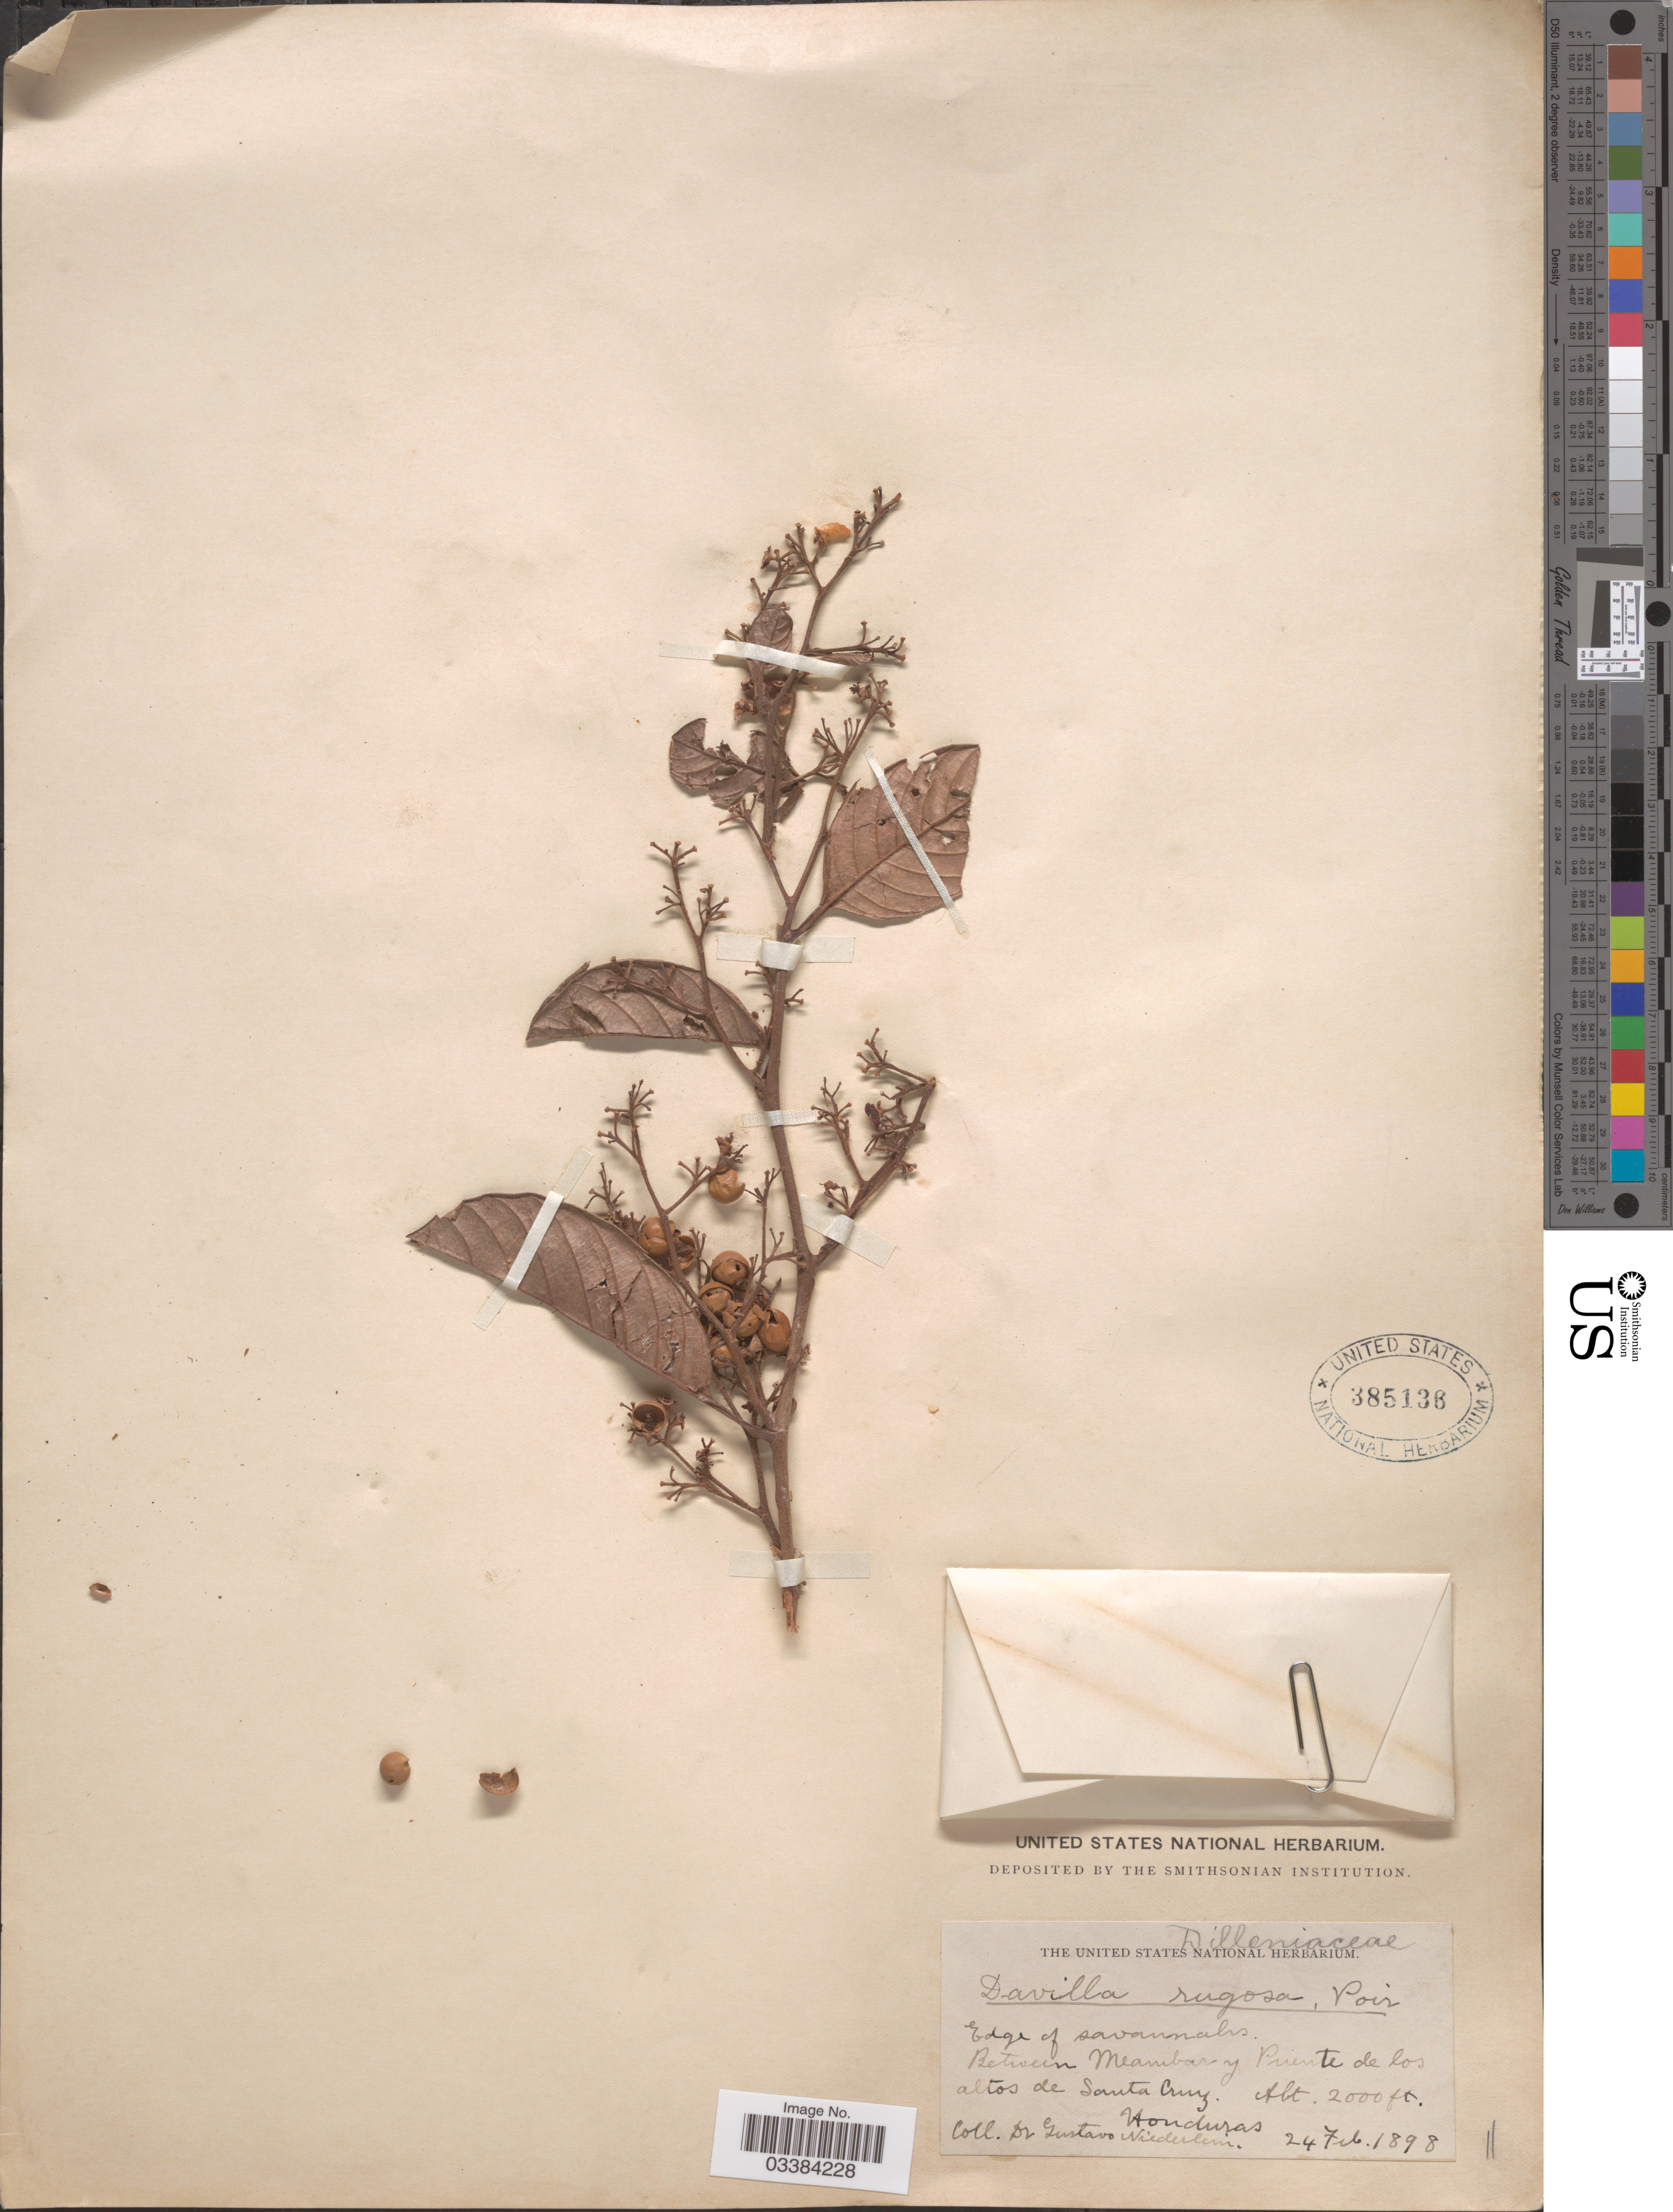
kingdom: Plantae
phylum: Tracheophyta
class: Magnoliopsida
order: Dilleniales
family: Dilleniaceae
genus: Davilla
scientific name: Davilla rugosa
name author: Poir.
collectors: G. Niederlein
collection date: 1898-02-24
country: Honduras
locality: Between Meambar y Puente de los altos de Santa Cruz.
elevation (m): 610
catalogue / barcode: US 385138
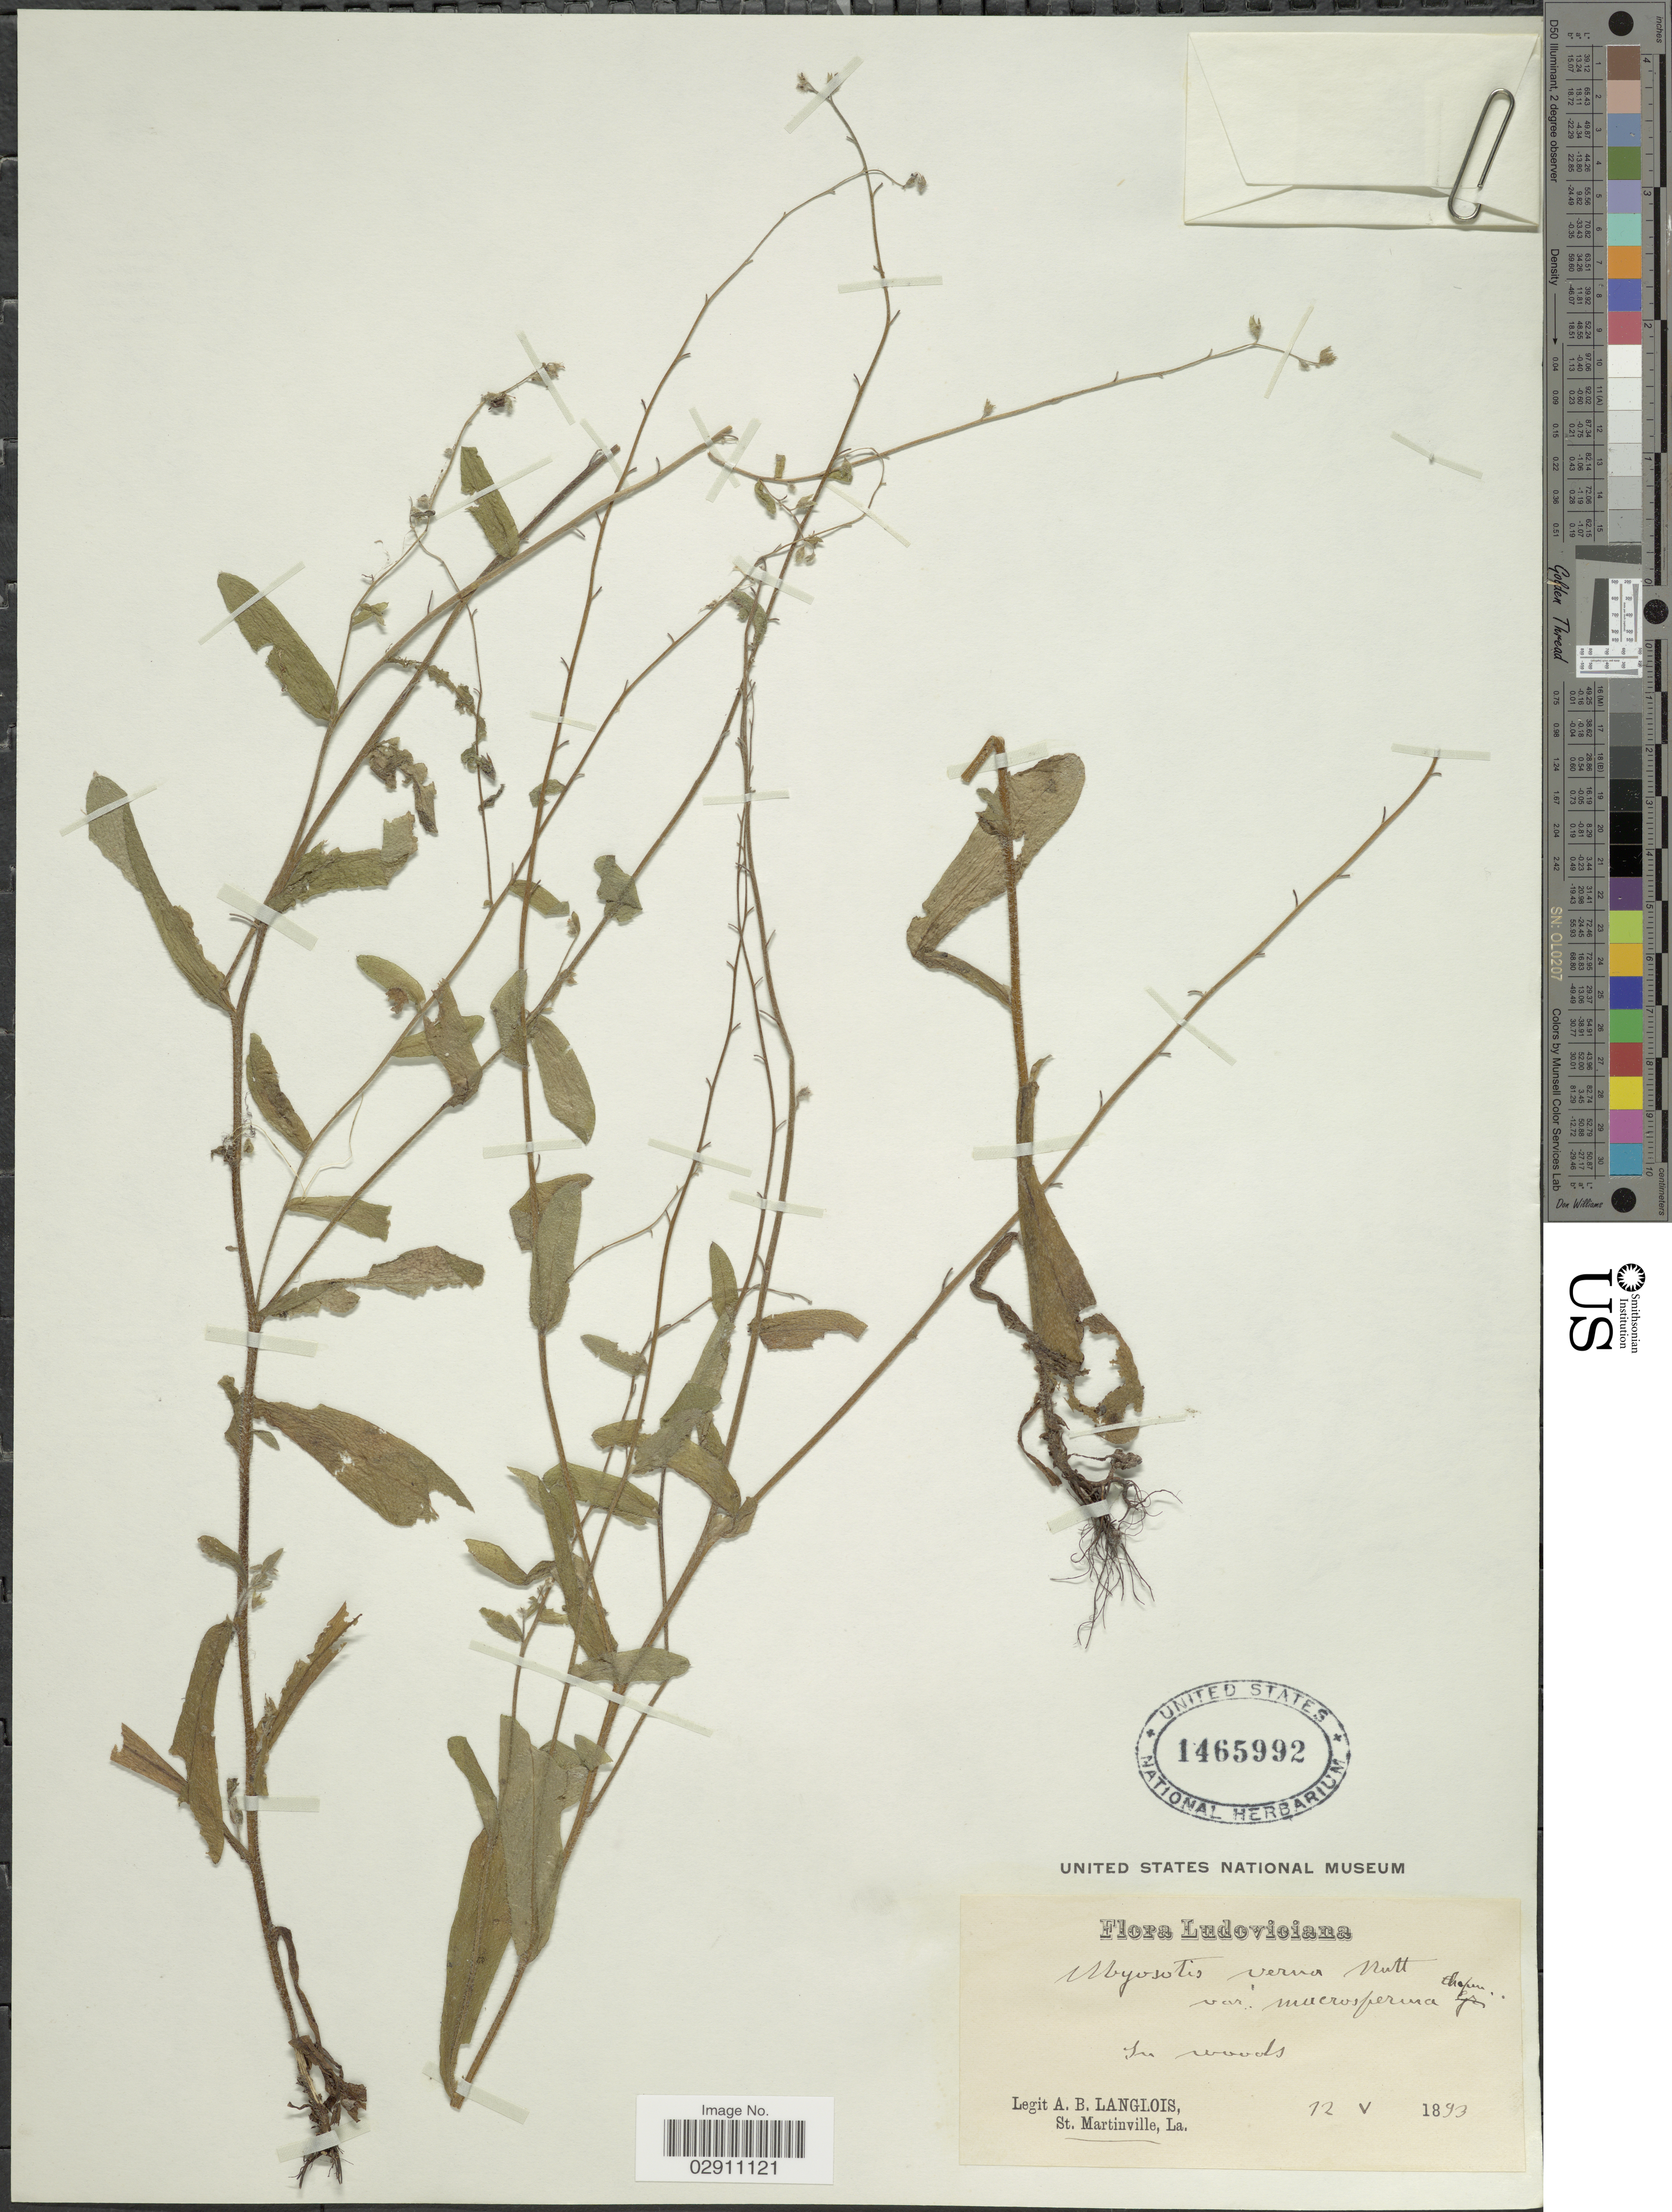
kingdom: Plantae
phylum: Tracheophyta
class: Magnoliopsida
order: Boraginales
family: Boraginaceae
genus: Myosotis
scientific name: Myosotis macrosperma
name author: Engelm.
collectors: A. Langlois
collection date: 1893-05-12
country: United States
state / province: Louisiana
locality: Ludoviciana.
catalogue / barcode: US 1465992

+--

• **Written exercise**
Give the lines from the one containing "collection date: 1893-05-12" through the end of the rows as a numbered list, leaving out any blank lines.

• **Answer to the problem**
1. collection date: 1893-05-12
2. country: United States
3. state / province: Louisiana
4. locality: Ludoviciana.
5. catalogue / barcode: US 1465992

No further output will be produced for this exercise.